-- DOCUMENT TEXT follows --
1. A method of detecting anomalous systems in a set of systems that are monitored by technical equipment to provide a dataset of variables in respect of each system, which variables represent parameters of the system and/or the technical equipment, the method comprising:

(a) partitioning the datasets into at least two partitions by variable;

(b) in respect of each partition, deriving a distance in respect of each system in a dimensionally reduced ordination space;

(c) detecting systems as being anomalous on the basis of a joint distance quantity in respect of each system derived from the distances derived in respect of each partition.

2. A method according to claim 1, wherein the variables of at least one of the partitions comprise nominal-scale variables.

3. A method according to claim 2, further comprising transforming the nominal-scale variables into a numeric representation.

4. A method according to claim 2 or 3, wherein the nominal-scale variables are represent the occurrence of events.

5. A method according to any one of the preceding claims, wherein the variables of at least one of the partitions comprise ratio-scale variables. 6. A method according to claim 5, wherein the technical equipment comprises utility meters and the ratio-scale variables represent consumption values over time.
-- DOCUMENT TEXT concluded --
● **APPLY WHAT YOU READ**:
A - From the claims text, copy everything between "(b) in respect" and "occurrence of events.", inclusive.
B - Answer these questions from the claims text, one per line:
(i) At minimum, how many partitions are the datasets split into?
(ii) In claim 3, what are the nominal-scale variables turned into?
(iii) In claim 6, what do the ratio-scale variables represent when the technical equipment is utility meters?
-- SUPPLIED ENTRIES follows --
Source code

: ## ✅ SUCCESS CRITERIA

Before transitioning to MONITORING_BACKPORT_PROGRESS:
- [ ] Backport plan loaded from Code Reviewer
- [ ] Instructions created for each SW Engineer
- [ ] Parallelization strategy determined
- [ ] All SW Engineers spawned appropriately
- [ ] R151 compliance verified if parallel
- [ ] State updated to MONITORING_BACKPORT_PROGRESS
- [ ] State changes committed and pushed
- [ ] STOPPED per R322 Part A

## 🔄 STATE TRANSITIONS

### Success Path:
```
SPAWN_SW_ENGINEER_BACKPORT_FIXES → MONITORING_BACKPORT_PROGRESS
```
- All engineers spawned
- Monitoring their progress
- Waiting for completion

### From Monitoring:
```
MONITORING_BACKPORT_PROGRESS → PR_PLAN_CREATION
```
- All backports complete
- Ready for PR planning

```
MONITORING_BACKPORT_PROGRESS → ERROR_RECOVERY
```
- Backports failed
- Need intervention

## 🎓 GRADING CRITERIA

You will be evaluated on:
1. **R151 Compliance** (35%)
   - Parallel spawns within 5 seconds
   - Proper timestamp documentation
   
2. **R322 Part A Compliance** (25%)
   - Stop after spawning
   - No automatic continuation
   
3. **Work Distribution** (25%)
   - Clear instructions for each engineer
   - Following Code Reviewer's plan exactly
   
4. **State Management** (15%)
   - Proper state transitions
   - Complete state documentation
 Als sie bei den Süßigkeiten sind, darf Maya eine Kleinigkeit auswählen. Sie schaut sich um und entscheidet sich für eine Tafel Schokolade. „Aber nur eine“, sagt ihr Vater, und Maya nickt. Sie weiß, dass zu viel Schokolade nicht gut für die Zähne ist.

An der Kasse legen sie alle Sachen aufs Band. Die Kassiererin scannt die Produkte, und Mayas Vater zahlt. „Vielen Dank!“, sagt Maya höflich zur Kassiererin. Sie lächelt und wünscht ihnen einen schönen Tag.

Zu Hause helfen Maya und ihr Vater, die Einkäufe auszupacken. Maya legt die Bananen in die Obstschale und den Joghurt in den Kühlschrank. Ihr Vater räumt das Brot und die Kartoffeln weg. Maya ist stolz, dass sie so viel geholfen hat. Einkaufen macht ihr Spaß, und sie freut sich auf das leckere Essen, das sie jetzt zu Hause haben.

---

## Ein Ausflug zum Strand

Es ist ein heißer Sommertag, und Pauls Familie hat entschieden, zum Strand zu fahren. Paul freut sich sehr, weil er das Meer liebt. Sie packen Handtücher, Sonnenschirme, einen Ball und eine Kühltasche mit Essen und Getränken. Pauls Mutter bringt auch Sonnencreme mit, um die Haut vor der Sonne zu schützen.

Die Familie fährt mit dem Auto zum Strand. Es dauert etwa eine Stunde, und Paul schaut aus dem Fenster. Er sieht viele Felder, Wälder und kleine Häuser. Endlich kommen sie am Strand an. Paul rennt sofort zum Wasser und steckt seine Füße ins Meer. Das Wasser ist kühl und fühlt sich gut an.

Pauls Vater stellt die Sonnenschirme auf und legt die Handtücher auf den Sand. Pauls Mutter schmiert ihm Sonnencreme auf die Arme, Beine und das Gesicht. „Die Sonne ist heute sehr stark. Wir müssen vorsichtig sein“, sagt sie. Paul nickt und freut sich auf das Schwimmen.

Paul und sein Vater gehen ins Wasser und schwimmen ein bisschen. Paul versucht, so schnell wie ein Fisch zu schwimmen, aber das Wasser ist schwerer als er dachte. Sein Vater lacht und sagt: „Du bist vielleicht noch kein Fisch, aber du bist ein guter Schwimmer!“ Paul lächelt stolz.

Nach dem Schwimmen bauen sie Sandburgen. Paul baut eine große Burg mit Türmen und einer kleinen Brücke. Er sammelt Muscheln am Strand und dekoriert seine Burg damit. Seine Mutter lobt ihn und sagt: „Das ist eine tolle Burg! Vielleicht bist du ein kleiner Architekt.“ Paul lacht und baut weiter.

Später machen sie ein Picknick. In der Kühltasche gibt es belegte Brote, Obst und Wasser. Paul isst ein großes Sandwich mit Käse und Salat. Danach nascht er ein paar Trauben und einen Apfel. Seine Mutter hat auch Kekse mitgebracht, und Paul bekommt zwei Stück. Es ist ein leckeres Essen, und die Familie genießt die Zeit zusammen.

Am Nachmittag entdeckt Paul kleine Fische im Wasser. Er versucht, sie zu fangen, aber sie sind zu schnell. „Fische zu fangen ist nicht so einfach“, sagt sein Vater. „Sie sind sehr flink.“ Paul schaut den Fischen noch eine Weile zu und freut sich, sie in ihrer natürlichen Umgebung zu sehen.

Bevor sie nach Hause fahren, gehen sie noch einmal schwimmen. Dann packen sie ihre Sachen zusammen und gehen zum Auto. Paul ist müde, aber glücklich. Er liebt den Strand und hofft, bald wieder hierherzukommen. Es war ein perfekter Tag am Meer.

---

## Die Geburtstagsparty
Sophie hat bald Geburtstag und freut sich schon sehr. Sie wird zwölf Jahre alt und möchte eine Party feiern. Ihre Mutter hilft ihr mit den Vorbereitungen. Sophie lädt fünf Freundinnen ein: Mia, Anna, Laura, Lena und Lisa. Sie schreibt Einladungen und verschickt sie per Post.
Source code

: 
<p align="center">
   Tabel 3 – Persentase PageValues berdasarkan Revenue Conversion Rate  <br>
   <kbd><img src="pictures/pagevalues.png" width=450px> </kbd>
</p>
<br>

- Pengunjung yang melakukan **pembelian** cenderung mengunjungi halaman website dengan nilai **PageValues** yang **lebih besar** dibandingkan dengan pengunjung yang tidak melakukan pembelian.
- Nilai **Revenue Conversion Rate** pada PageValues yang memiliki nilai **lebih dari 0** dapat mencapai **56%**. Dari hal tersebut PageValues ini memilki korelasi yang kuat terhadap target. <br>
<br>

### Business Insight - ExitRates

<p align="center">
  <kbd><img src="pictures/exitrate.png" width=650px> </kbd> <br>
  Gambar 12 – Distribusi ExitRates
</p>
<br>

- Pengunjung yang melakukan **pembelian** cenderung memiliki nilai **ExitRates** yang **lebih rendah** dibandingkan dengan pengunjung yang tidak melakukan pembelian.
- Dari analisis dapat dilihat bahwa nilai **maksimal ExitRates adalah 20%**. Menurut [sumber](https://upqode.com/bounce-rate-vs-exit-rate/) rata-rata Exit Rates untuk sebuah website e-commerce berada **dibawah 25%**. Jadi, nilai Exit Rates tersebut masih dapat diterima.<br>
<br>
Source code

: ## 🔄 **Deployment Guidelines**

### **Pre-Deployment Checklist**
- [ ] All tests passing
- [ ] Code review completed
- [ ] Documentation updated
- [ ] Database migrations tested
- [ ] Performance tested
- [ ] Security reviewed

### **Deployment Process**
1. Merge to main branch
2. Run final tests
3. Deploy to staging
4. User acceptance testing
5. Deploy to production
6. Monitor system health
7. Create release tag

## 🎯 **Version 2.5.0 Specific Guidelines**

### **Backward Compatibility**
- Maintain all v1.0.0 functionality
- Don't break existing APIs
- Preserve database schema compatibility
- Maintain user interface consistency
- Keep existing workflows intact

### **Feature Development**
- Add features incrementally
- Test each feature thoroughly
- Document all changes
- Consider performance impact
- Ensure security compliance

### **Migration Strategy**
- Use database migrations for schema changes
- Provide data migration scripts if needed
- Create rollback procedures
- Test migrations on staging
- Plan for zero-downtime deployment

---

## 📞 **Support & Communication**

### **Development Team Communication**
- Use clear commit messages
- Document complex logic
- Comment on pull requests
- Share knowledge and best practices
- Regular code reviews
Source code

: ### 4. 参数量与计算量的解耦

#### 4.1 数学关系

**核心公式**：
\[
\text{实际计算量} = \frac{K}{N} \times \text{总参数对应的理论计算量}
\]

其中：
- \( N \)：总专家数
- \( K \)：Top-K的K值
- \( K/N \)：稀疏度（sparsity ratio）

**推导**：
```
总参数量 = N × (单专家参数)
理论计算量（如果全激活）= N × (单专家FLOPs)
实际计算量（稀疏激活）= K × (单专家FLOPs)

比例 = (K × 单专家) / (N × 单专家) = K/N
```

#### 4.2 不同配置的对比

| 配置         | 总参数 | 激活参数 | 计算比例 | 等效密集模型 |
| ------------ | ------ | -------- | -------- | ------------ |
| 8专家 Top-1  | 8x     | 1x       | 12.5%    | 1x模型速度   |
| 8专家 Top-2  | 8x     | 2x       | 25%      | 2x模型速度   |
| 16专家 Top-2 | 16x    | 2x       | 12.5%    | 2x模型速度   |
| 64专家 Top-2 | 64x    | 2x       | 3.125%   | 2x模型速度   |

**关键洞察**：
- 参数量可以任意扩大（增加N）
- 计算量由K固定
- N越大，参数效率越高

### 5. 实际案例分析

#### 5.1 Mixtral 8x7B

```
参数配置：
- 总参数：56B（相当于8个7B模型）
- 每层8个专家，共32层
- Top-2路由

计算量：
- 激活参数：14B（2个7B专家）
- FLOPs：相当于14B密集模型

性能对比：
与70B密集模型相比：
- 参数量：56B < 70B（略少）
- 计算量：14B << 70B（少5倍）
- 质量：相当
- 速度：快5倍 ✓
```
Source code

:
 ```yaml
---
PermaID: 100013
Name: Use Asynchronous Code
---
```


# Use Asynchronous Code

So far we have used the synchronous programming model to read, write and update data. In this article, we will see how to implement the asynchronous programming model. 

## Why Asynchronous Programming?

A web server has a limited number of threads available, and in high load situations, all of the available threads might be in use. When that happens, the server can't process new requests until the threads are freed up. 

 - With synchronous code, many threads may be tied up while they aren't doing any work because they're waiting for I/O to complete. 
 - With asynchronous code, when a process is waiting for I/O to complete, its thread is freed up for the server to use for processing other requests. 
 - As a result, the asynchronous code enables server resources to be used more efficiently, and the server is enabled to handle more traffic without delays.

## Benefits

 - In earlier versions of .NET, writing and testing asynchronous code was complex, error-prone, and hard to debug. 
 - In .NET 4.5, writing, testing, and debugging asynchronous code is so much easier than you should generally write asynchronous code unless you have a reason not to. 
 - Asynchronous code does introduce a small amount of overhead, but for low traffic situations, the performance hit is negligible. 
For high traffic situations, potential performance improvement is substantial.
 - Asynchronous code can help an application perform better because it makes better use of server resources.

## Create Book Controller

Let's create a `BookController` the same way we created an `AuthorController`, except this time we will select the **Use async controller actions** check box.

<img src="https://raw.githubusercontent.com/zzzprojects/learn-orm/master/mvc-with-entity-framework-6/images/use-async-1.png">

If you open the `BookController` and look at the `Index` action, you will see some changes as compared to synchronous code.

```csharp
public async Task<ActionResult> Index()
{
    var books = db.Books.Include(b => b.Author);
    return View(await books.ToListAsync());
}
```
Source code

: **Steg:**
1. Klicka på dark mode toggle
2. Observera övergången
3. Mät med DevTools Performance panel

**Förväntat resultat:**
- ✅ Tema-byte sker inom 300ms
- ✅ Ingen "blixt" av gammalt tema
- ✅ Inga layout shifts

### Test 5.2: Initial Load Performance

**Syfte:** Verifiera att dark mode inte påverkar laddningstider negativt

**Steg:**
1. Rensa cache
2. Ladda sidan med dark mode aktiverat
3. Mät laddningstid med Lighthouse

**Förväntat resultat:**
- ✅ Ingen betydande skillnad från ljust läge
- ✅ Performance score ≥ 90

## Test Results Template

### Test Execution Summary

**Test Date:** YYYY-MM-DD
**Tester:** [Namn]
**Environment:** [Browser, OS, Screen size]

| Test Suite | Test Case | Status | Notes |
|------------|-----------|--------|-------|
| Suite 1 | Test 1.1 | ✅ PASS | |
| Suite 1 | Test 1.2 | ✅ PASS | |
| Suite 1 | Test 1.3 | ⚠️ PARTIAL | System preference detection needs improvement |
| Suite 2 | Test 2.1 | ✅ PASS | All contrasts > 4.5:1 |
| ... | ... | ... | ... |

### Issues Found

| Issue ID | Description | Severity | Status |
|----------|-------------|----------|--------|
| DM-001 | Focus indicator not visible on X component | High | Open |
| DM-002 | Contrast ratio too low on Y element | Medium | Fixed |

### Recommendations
-- SUPPLIED ENTRIES concluded --
● **PROBLEM SOLUTIONS**:
A -
(b) in respect of each partition, deriving a distance in respect of each system in a dimensionally reduced ordination space;

(c) detecting systems as being anomalous on the basis of a joint distance quantity in respect of each system derived from the distances derived in respect of each partition.

2. A method according to claim 1, wherein the variables of at least one of the partitions comprise nominal-scale variables.

3. A method according to claim 2, further comprising transforming the nominal-scale variables into a numeric representation.

4. A method according to claim 2 or 3, wherein the nominal-scale variables are represent the occurrence of events.

B -
(i) At least two.
(ii) A numeric representation.
(iii) Consumption values over time.